Determines whether a polygon of a graphical object is visible. It is a step in the graphical pipeline that tests whether the points in the polygon appear in clockwise or counter-clockwise order when projected onto the screen. Enabling this option will hide the elements that are faced away from the camera.
View frustum culling is the process of removing objects that lie completely outside the viewing frustum from the rendering process. Enabling this option greatly improves the 3D viewer performance as all the elements outside of the view scope won't be loaded in the memory. This setting is very handy for large projects that contains many IFC files. On a smaller project, this setting is not a necessity as the engine will manage to display all the elements without affecting the performance.

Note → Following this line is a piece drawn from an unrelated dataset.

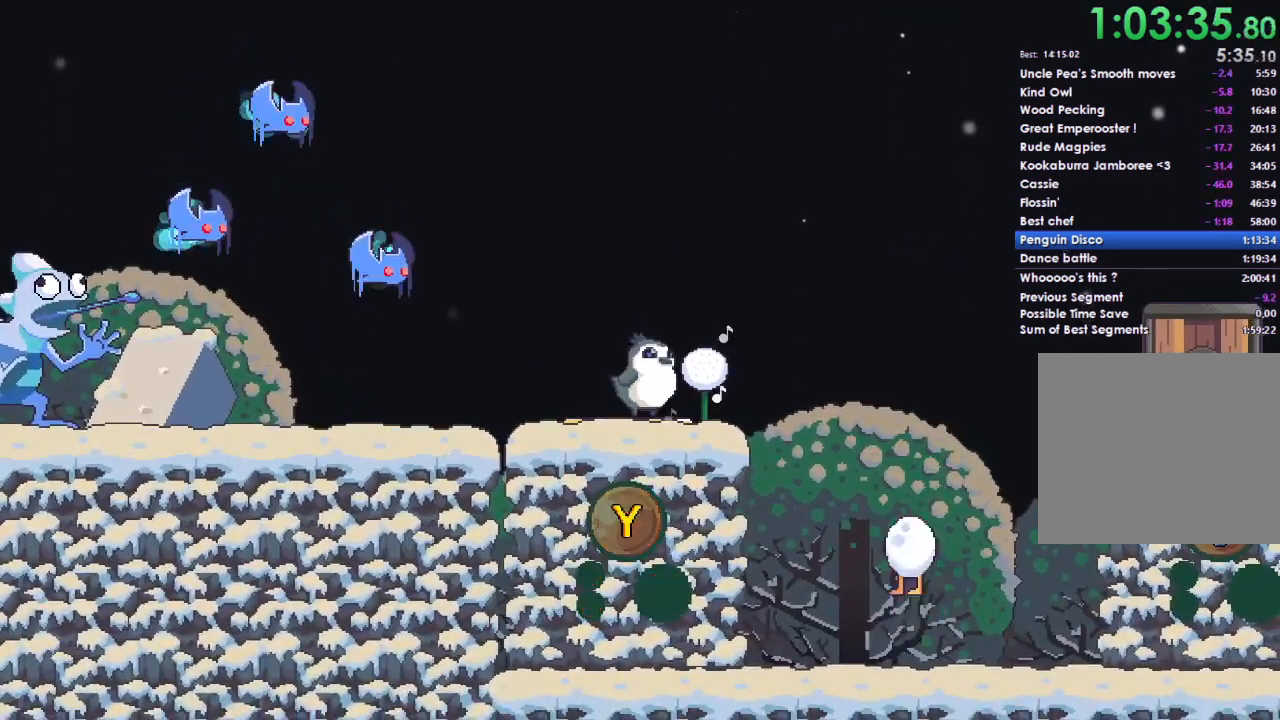
{"buttons": [], "left_stick": "center", "right_stick": "center", "events": []}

Progressive rendering is a rendering mode in which the program gradually updates elements of the entire model refining it from the largest elements to the smaller ones rather than focusing on small elements at the beginning of the rendering process. The goal of progressive rendering is to always be able to see the process of refining the rendered model as a whole, pretty much like a painter sees his work evolve from a sketch by looking at the whole canvas after he adds more and more details. This setting also comes very handy for large projects that contains many IFC files. On smaller project, this setting is not a necessity as the engine will manage to display all the elements at once.
Edit render Priorities
In this menu you define which elements should be displayed first. This option is linked to the progressive rendering. In order to get the best results, performance wise, we recommend prioritizing the elements linked to your work scope. So, if you're are reviewing the mechanical parts of the project, it is best to prioritize mechanical categories. That way, the display of mechanical elements will be prioritized by the rendering engine.
Progressive rendering strength: Decide level of progressive rendering. Higher hides more elements.